Work required:
Reproduce every line of the records below word for word, keeping the lines in their original order.
----
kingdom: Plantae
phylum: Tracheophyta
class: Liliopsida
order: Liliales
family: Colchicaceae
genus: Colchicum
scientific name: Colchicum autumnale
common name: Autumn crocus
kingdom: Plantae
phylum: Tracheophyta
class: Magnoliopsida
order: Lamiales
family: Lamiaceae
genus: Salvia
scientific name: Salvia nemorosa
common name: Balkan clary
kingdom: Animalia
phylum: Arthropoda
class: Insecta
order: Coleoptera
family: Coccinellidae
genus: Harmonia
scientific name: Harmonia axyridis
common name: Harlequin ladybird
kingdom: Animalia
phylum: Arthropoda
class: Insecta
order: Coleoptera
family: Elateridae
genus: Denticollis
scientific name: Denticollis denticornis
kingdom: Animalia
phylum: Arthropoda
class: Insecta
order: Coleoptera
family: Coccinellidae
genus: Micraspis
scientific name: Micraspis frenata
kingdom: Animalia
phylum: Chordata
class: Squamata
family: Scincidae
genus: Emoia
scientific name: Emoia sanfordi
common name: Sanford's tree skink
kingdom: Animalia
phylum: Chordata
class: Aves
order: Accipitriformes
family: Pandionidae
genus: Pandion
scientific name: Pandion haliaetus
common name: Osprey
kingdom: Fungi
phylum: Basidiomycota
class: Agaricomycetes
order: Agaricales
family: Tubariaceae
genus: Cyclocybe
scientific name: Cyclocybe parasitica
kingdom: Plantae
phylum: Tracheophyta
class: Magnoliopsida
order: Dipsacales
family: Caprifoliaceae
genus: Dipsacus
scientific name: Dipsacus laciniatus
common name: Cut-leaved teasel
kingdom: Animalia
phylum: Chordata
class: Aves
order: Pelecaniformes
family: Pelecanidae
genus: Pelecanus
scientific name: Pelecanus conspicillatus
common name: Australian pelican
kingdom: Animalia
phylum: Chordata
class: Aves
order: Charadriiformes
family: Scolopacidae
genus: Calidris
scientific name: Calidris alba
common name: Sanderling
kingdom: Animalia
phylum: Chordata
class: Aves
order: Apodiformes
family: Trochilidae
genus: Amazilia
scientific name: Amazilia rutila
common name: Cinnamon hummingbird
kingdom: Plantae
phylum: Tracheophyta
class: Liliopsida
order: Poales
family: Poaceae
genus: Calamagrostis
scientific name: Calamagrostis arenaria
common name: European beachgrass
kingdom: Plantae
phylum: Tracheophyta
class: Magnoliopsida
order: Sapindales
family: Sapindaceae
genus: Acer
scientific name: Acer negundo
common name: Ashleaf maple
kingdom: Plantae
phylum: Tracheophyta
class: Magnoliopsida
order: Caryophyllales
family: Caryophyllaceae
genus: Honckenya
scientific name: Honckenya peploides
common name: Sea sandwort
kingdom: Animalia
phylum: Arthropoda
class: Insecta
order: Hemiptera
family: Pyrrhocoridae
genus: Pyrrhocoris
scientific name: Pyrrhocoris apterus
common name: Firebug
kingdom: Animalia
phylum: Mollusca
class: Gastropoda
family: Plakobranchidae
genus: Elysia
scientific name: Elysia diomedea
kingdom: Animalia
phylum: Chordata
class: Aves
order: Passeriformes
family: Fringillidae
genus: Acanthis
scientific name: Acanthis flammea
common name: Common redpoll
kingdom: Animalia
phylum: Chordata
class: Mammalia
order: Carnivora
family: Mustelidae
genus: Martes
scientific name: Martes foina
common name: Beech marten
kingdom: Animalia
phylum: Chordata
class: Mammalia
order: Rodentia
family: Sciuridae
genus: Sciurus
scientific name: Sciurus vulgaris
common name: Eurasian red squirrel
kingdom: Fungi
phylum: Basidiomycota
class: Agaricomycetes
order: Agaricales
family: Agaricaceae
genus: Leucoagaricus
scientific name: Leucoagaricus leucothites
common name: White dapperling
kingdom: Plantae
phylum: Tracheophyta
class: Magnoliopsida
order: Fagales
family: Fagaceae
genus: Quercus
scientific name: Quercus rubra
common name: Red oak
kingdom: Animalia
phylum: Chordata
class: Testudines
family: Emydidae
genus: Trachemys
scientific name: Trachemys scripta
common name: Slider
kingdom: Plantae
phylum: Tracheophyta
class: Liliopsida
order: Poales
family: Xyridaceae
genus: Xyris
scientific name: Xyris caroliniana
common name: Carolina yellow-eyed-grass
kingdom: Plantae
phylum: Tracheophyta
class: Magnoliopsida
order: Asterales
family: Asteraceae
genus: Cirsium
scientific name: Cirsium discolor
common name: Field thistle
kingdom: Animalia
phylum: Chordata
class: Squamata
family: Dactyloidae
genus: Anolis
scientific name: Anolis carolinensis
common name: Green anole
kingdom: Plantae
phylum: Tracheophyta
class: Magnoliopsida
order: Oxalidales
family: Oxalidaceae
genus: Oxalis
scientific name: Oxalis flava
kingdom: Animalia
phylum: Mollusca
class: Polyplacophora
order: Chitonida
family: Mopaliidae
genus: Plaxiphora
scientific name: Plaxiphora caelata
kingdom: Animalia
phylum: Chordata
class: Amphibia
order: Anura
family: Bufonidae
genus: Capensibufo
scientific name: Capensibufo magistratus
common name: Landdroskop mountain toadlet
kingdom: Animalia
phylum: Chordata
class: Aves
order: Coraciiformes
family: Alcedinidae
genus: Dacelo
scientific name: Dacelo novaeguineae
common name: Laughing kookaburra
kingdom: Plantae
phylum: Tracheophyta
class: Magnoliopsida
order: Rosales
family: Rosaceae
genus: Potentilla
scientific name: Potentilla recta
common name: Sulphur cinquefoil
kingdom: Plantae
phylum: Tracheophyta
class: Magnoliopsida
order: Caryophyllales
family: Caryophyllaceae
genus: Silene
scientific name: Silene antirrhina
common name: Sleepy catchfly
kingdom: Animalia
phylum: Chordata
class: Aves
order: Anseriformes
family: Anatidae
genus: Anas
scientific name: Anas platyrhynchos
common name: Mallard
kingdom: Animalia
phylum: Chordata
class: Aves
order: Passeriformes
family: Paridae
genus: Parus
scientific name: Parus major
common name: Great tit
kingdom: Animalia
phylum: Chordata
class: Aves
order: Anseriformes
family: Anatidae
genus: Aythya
----
Result:
kingdom: Plantae
phylum: Tracheophyta
class: Liliopsida
order: Liliales
family: Colchicaceae
genus: Colchicum
scientific name: Colchicum autumnale
common name: Autumn crocus
kingdom: Plantae
phylum: Tracheophyta
class: Magnoliopsida
order: Lamiales
family: Lamiaceae
genus: Salvia
scientific name: Salvia nemorosa
common name: Balkan clary
kingdom: Animalia
phylum: Arthropoda
class: Insecta
order: Coleoptera
family: Coccinellidae
genus: Harmonia
scientific name: Harmonia axyridis
common name: Harlequin ladybird
kingdom: Animalia
phylum: Arthropoda
class: Insecta
order: Coleoptera
family: Elateridae
genus: Denticollis
scientific name: Denticollis denticornis
kingdom: Animalia
phylum: Arthropoda
class: Insecta
order: Coleoptera
family: Coccinellidae
genus: Micraspis
scientific name: Micraspis frenata
kingdom: Animalia
phylum: Chordata
class: Squamata
family: Scincidae
genus: Emoia
scientific name: Emoia sanfordi
common name: Sanford's tree skink
kingdom: Animalia
phylum: Chordata
class: Aves
order: Accipitriformes
family: Pandionidae
genus: Pandion
scientific name: Pandion haliaetus
common name: Osprey
kingdom: Fungi
phylum: Basidiomycota
class: Agaricomycetes
order: Agaricales
family: Tubariaceae
genus: Cyclocybe
scientific name: Cyclocybe parasitica
kingdom: Plantae
phylum: Tracheophyta
class: Magnoliopsida
order: Dipsacales
family: Caprifoliaceae
genus: Dipsacus
scientific name: Dipsacus laciniatus
common name: Cut-leaved teasel
kingdom: Animalia
phylum: Chordata
class: Aves
order: Pelecaniformes
family: Pelecanidae
genus: Pelecanus
scientific name: Pelecanus conspicillatus
common name: Australian pelican
kingdom: Animalia
phylum: Chordata
class: Aves
order: Charadriiformes
family: Scolopacidae
genus: Calidris
scientific name: Calidris alba
common name: Sanderling
kingdom: Animalia
phylum: Chordata
class: Aves
order: Apodiformes
family: Trochilidae
genus: Amazilia
scientific name: Amazilia rutila
common name: Cinnamon hummingbird
kingdom: Plantae
phylum: Tracheophyta
class: Liliopsida
order: Poales
family: Poaceae
genus: Calamagrostis
scientific name: Calamagrostis arenaria
common name: European beachgrass
kingdom: Plantae
phylum: Tracheophyta
class: Magnoliopsida
order: Sapindales
family: Sapindaceae
genus: Acer
scientific name: Acer negundo
common name: Ashleaf maple
kingdom: Plantae
phylum: Tracheophyta
class: Magnoliopsida
order: Caryophyllales
family: Caryophyllaceae
genus: Honckenya
scientific name: Honckenya peploides
common name: Sea sandwort
kingdom: Animalia
phylum: Arthropoda
class: Insecta
order: Hemiptera
family: Pyrrhocoridae
genus: Pyrrhocoris
scientific name: Pyrrhocoris apterus
common name: Firebug
kingdom: Animalia
phylum: Mollusca
class: Gastropoda
family: Plakobranchidae
genus: Elysia
scientific name: Elysia diomedea
kingdom: Animalia
phylum: Chordata
class: Aves
order: Passeriformes
family: Fringillidae
genus: Acanthis
scientific name: Acanthis flammea
common name: Common redpoll
kingdom: Animalia
phylum: Chordata
class: Mammalia
order: Carnivora
family: Mustelidae
genus: Martes
scientific name: Martes foina
common name: Beech marten
kingdom: Animalia
phylum: Chordata
class: Mammalia
order: Rodentia
family: Sciuridae
genus: Sciurus
scientific name: Sciurus vulgaris
common name: Eurasian red squirrel
kingdom: Fungi
phylum: Basidiomycota
class: Agaricomycetes
order: Agaricales
family: Agaricaceae
genus: Leucoagaricus
scientific name: Leucoagaricus leucothites
common name: White dapperling
kingdom: Plantae
phylum: Tracheophyta
class: Magnoliopsida
order: Fagales
family: Fagaceae
genus: Quercus
scientific name: Quercus rubra
common name: Red oak
kingdom: Animalia
phylum: Chordata
class: Testudines
family: Emydidae
genus: Trachemys
scientific name: Trachemys scripta
common name: Slider
kingdom: Plantae
phylum: Tracheophyta
class: Liliopsida
order: Poales
family: Xyridaceae
genus: Xyris
scientific name: Xyris caroliniana
common name: Carolina yellow-eyed-grass
kingdom: Plantae
phylum: Tracheophyta
class: Magnoliopsida
order: Asterales
family: Asteraceae
genus: Cirsium
scientific name: Cirsium discolor
common name: Field thistle
kingdom: Animalia
phylum: Chordata
class: Squamata
family: Dactyloidae
genus: Anolis
scientific name: Anolis carolinensis
common name: Green anole
kingdom: Plantae
phylum: Tracheophyta
class: Magnoliopsida
order: Oxalidales
family: Oxalidaceae
genus: Oxalis
scientific name: Oxalis flava
kingdom: Animalia
phylum: Mollusca
class: Polyplacophora
order: Chitonida
family: Mopaliidae
genus: Plaxiphora
scientific name: Plaxiphora caelata
kingdom: Animalia
phylum: Chordata
class: Amphibia
order: Anura
family: Bufonidae
genus: Capensibufo
scientific name: Capensibufo magistratus
common name: Landdroskop mountain toadlet
kingdom: Animalia
phylum: Chordata
class: Aves
order: Coraciiformes
family: Alcedinidae
genus: Dacelo
scientific name: Dacelo novaeguineae
common name: Laughing kookaburra
kingdom: Plantae
phylum: Tracheophyta
class: Magnoliopsida
order: Rosales
family: Rosaceae
genus: Potentilla
scientific name: Potentilla recta
common name: Sulphur cinquefoil
kingdom: Plantae
phylum: Tracheophyta
class: Magnoliopsida
order: Caryophyllales
family: Caryophyllaceae
genus: Silene
scientific name: Silene antirrhina
common name: Sleepy catchfly
kingdom: Animalia
phylum: Chordata
class: Aves
order: Anseriformes
family: Anatidae
genus: Anas
scientific name: Anas platyrhynchos
common name: Mallard
kingdom: Animalia
phylum: Chordata
class: Aves
order: Passeriformes
family: Paridae
genus: Parus
scientific name: Parus major
common name: Great tit
kingdom: Animalia
phylum: Chordata
class: Aves
order: Anseriformes
family: Anatidae
genus: Aythya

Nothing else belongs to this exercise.